I mean if you look at the infrastructure going forward in an era of declining oil and gas, the number one way to promote energy sustainability in my view is figuring out ways to use less.
And some of the infrastructure that needs to be built in order to give people an alternative to high energy throughput lifestyles takes a lot of oil and gas to build. And you know, this short term bounty that we are looking at should in fact be used to do that, not to maintain business as usual to the bitter end and then face the consequences.
Chris Martenson: I agree. I agree. Final question – and thank you for your time, so generous.
Final question is: What is the reception to the report? Has the EIA reached out? Have any government people talked to you? Is industry wanting to know more? Tell me about how it has been received so far.
David Hughes: Well, I sent a copy of the report the day it was published to John Staub at the EIA who is the head of the oil and gas team and I didn’t hear anything back.
I sent it to Scott Tinker at UT and he was pretty enthused and sent it around to his team. So they are certainly looking at it. In terms of the mainstream media, they really didn’t have a lot of major coverage of it unfortunately.
In terms of the industry, if you look at the industry lobby group, Energy in Depth is a lobby arm of the Independent Petroleum Association of America.
They took special pains to write an attack article on it. They didn’t really criticize any of the data in it. They sort of had to resort to ad homonym adjectives that apply to me, which wasn’t appreciated.
I think if you look at the second tier of media, we did get an awful lot of coverage and none of it really negative that I can see. I think the data that is in Drilling Info is data that is not available anywhere else. This is data that industry uses, but it has not been widely made available.
I am hoping that "Drilling Deeper" will have a long shelf life and people will be able to refer back to it again and again. Hopefully it will promote a bit of saner thinking in terms of our energy future going forward.
Chris Martenson: At a minimum I would hope that the good people who are running the state of North Dakota would take a look and plot a strategy based on the likely arc of their industry because it is completely calculable.
As long as they have a long-term view of that and understand where they are going I think that would be great. Listen, thank you so much for your excellent and data driven work and for your time today.
I will note that we will have a link to "Drilling Deeper" at the bottom of this podcast. People if you look at the bottom of this page you will see it right there and that will take you over to the Post Carbon website and a download. And you should read it.

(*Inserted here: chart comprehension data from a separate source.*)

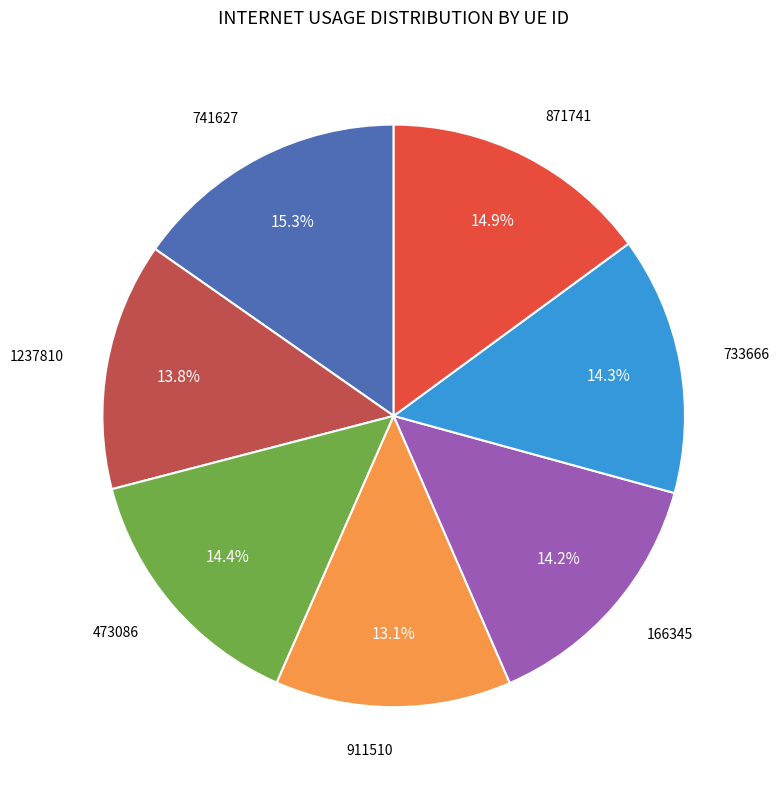

Is there a majority slice in this chart?

No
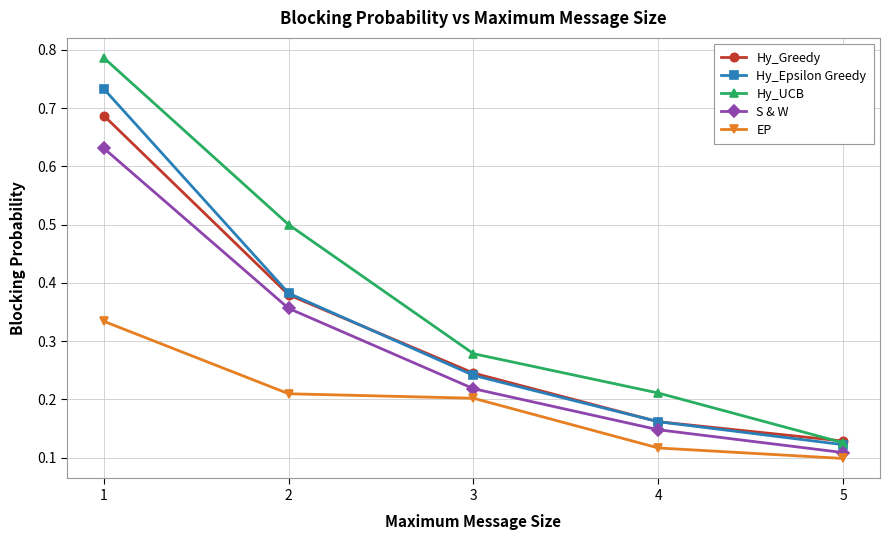

What is the total value across all series at 3?

1.2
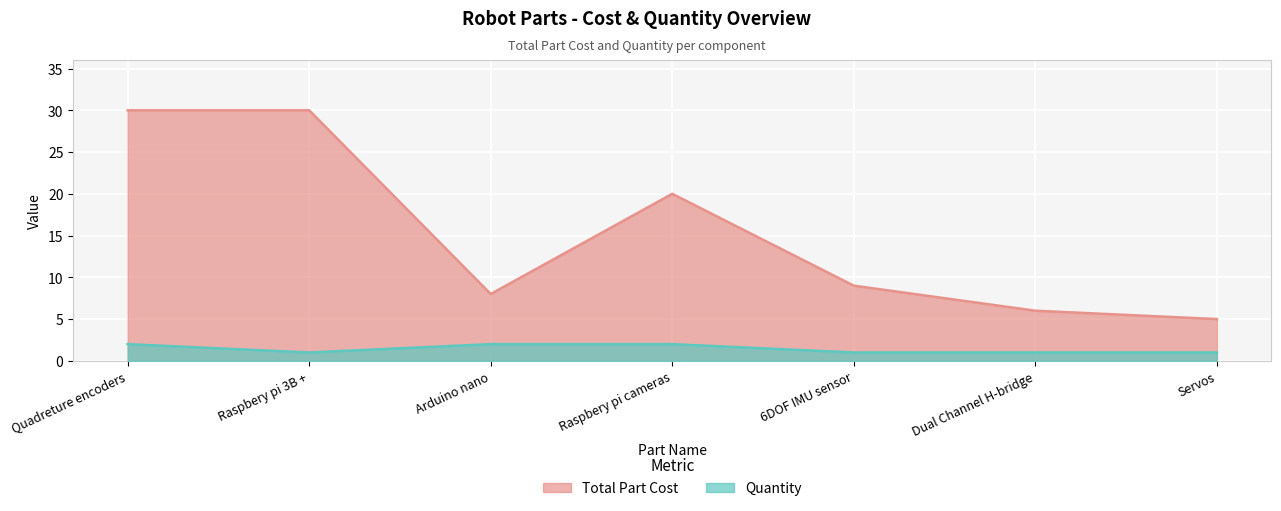

Read the Quantity value at Servos.

1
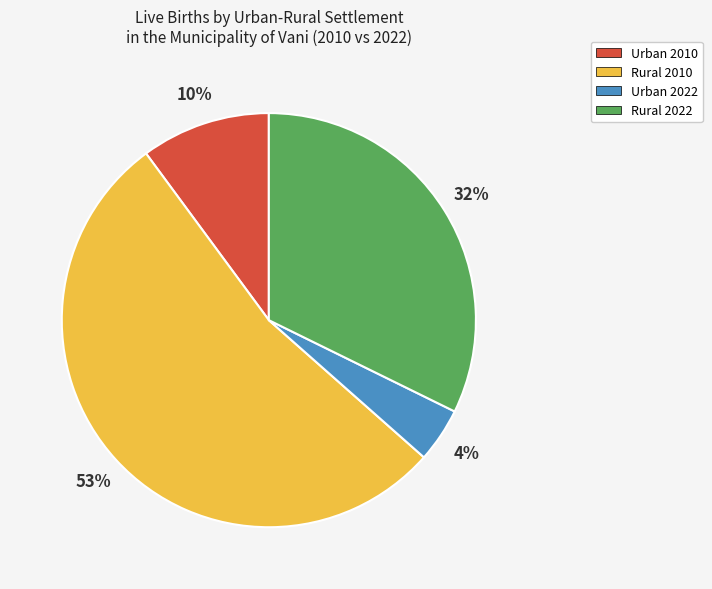

Is the sum of Urban 2022 and Rural 2010 greater than half?

Yes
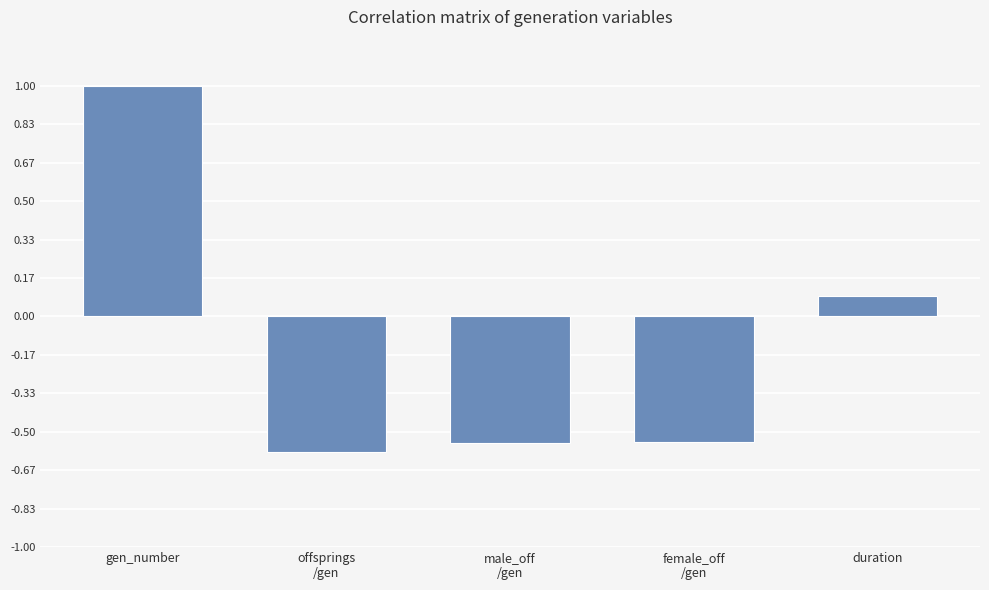

Read the value at duration.

0.1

You should check it out. If you like your data and you love it done well and analyzed well and with good writing around it, this is an absolutely essential report because everything depends on the energy story as we go forward and boy the disinformation out there is just magnificent right now and "Drilling Deeper" and other work by David Hughes is state of the art.
It is great stuff. So please everybody take a look at that and David thank you so much for your time today.
David Hughes: It's been my pleasure, Chris.